Существует два противоположных подхода к проблеме использования данных этнографии для реконструкции первобытной древности. Один из них можно назвать гиперкритическим. Его представляют, как правило, археологи. В основе этого подхода находится вполне оправданное критическое отношение к широко распространенному приему прямых сопоставлений между фактами археологии и этнографии, к так называемому методу археолого-этнографических аналогий. Действительно, прямые аналогии между древними и современными первобытными обществами порою способны лишь ввести в заблуждение. Современная наука нуждается в более совершенной методике. Но не следует на этом основании отрицать самую возможность интерпретации археологических материалов с помощью этнографии. Отказ от обращения к этнографии делает саму интерпретацию невозможной или недоказуемой.

Другой подход являет собою довольно распространенный прием умозрительных построений, либо игнорирующий факты, либо привлекающий их произвольно, избирательно, для подкрепления априорной гипотезы, заранее сконструированной схемы, не вытекающей из фактов, а навязываемой себя им. Здесь зачастую бессистемно, некритически собраны обычаи народов, находящихся на самых различных уровнях общественного развития. По образному сравнению Р.Бенедикт, перед читателем возникает некое чудовище "с правым глазом с островов Фиджи, левым – из Европы, одной ногой с Огненной Земли, другой – с Таити... Такая фигура не соответствует реальности ни в прошлом, ни в настоящем".8

Обеим этим крайностям я хотел бы противопоставить иной подход, который в самых общих чертах можно сформулировать следующим образом.

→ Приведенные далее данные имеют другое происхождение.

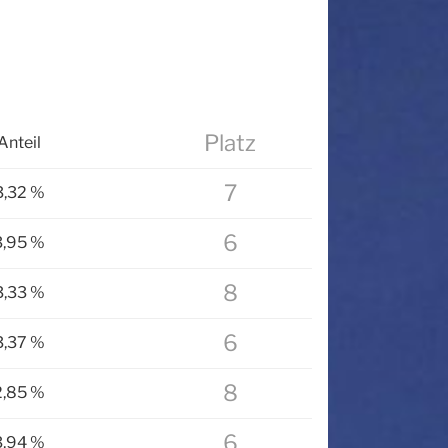
Platz
Anteil
7
3,32 %
6
3,95 %
8
3,33 %
6
3,37 %
8
2,85 %
6
3,94 %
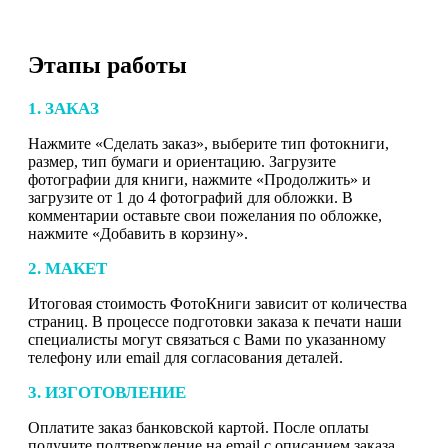
Этапы работы
1. ЗАКАЗ
Нажмите «Сделать заказ», выберите тип фотокниги,
размер, тип бумаги и ориентацию. Загрузите
фотографии для книги, нажмите «Продолжить» и
загрузите от 1 до 4 фотографий для обложки. В
комментарии оставьте свои пожелания по обложке,
нажмите «Добавить в корзину».
2. МАКЕТ
Итоговая стоимость ФотоКниги зависит от количества
страниц. В процессе подготовки заказа к печати наши
специалисты могут связаться с Вами по указанному
телефону или email для согласования деталей.
3. ИЗГОТОВЛЕНИЕ
Оплатите заказ банковской картой. После оплаты
получите подтверждение на email с описанием заказа.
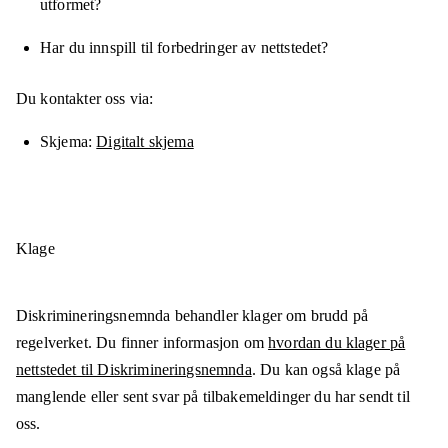
utformet?
Har du innspill til forbedringer av nettstedet?
Du kontakter oss via:
Skjema
Digitalt skjema
Klage
Diskrimineringsnemnda behandler klager om brudd på
regelverket. Du finner informasjon om
hvordan du klager på
nettstedet til Diskrimineringsnemnda
. Du kan også klage på
manglende eller sent svar på tilbakemeldinger du har sendt til
oss.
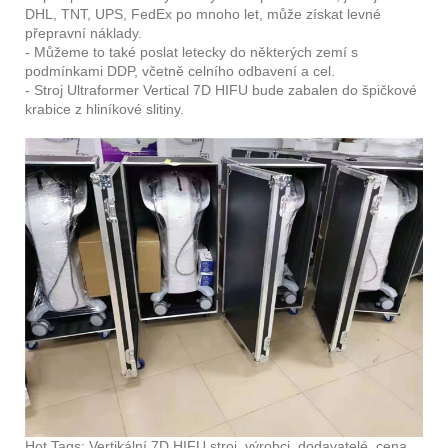
DHL, TNT, UPS, FedEx po mnoho let, může získat levné
přepravní náklady.
- Můžeme to také poslat letecky do některých zemí s
podmínkami DDP, včetně celního odbavení a cel.
- Stroj Ultraformer Vertical 7D HIFU bude zabalen do špičkové
krabice z hliníkové slitiny.
Hot Tags: Vertikální 7D HIFU stroj, výrobci, dodavatelé, cena,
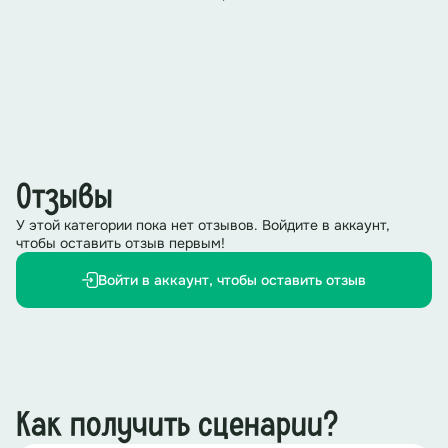
Отзывы
У этой категории пока нет отзывов. Войдите в аккаунт,
чтобы оставить отзыв первым!
Войти в аккаунт, чтобы оставить отзыв
Как получить сценарии?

Данные этнографии в своей совокупности показывают, что ведущие принципы организации первобытных обществ совпадают, в каких бы условиях последние не находились, в каких бы различных природно-географических зонах они не обитали. Эти принципы имеют, следовательно, универсальный характер. Компоненты первобытных социальных общностей образуют два крупных блока. Один из них характеризуется однотипностью, второй, напротив, бесконечной вариативностью. В основе первого находятся явления, которые можно назвать глубинными, в основе второго – явления как бы лежащие на поверхности. Первые формируются на базе необходимых для самого существования общества, преимущественно социально-экономических отношений, к ним относится и основной производственный коллектив первобытного общества – община. Вторые – это те явления культуры, которые, образуя бесконечные, неповторимые сочетания своих элементов, так сильно отличают одно первобытное общество, один этнос, от другого. И это – несмотря на сходство, однотипность того социально-экономического фундамента, на котором каждое из них строится. Иными словами, изменчивые исторические и географические условия возводят на этом фундаменте многообразные типы этнических культур. Исторически и логически первый блок является первичным, исходным; в процессе исторического развития на него наслаивается все многообразие этнических культур, характеризующих второй блок. Как бы ни менялись условия жизни традиционных первобытных обществ, глубинные структуры сохраняют принципиальное единство своего построения, своей архитектоники, и этим отличаются от структур второго блока. Диалектическое единство этих двух блоков, двух типов социальных структур выражает единство и, в то же время, многообразие первобытных обществ. Общества эти едины в основных, фундаментальных своих признаках и, в то же время, бесконечно многообразны в сфере культуры, в особенности духовной, подобно многообразным узорам, вышитым на сотканной по единой схеме ткани.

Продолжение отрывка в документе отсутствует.